> [Work to complete]: Say only how many lines in the entries below contain the word "pinky".

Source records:
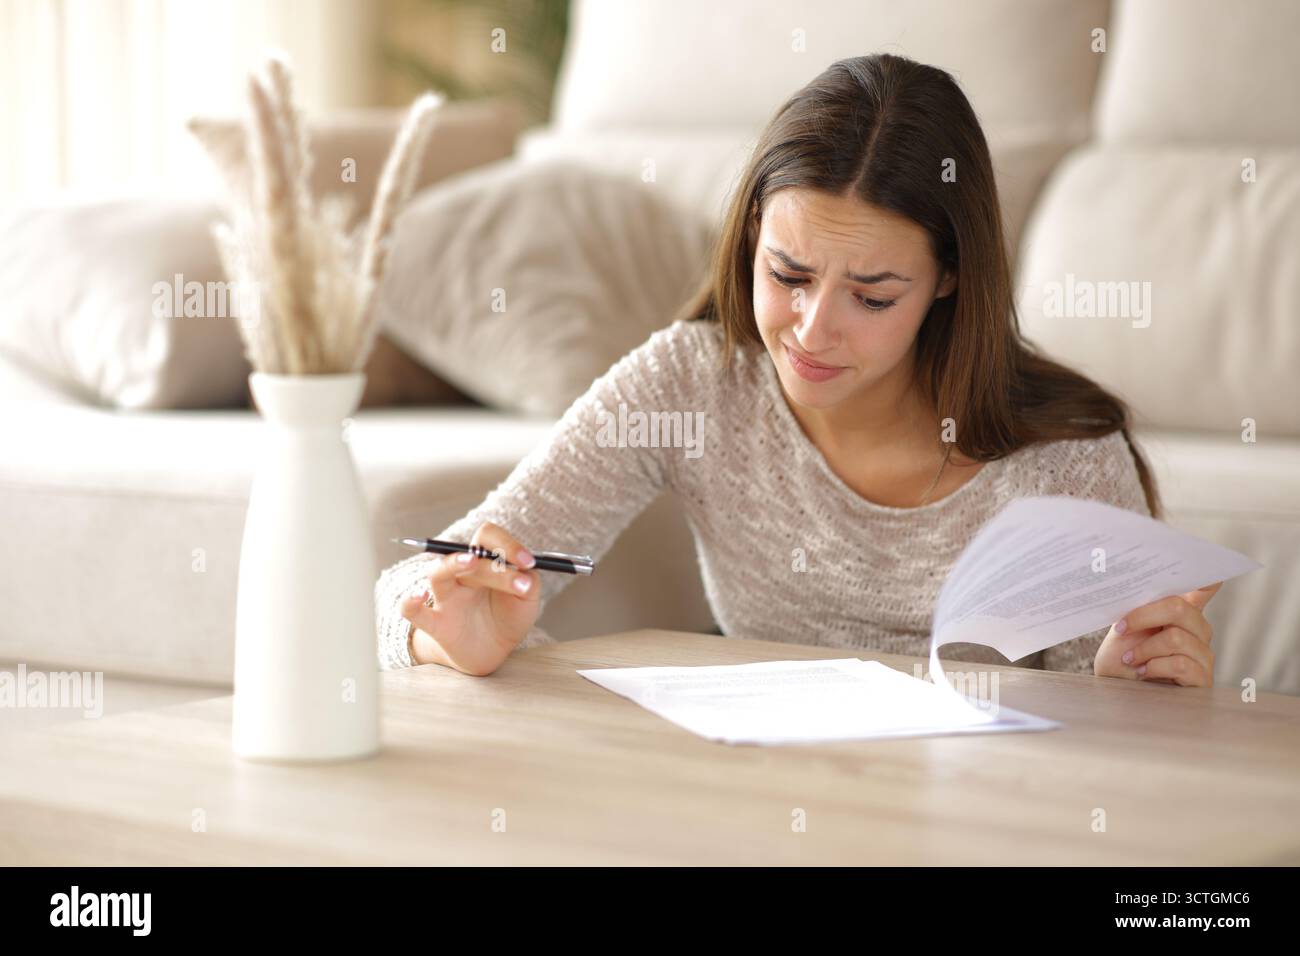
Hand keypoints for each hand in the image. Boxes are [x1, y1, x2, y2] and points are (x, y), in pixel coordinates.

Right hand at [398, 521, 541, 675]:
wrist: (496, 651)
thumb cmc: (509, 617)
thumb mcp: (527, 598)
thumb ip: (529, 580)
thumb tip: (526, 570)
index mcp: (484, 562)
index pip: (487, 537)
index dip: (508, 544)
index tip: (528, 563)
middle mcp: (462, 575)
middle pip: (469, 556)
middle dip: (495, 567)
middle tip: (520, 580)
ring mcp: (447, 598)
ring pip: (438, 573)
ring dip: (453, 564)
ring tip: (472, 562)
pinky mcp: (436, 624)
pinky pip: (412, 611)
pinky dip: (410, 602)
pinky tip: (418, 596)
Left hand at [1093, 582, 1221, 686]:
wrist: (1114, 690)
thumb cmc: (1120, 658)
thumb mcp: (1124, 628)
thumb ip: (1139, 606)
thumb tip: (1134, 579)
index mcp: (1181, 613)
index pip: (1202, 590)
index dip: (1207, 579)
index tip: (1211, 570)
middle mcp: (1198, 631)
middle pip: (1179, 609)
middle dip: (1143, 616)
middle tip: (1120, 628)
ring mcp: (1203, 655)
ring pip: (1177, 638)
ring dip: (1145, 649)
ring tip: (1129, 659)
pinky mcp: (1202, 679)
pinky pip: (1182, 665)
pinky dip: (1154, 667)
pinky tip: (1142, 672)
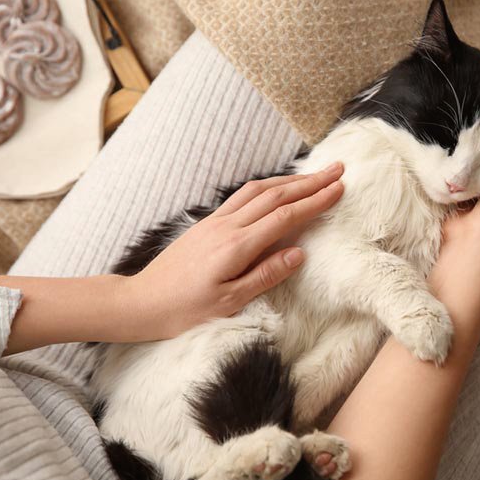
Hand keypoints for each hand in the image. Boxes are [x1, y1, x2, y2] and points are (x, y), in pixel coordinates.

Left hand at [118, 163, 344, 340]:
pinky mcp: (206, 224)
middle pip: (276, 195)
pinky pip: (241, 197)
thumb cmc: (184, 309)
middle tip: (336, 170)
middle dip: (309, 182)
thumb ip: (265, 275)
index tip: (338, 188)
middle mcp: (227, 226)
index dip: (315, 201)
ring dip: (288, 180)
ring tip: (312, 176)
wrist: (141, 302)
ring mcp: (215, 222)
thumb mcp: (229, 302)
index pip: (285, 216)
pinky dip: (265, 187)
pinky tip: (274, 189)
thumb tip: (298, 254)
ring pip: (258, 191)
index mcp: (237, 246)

> [Response to the exercise]: 12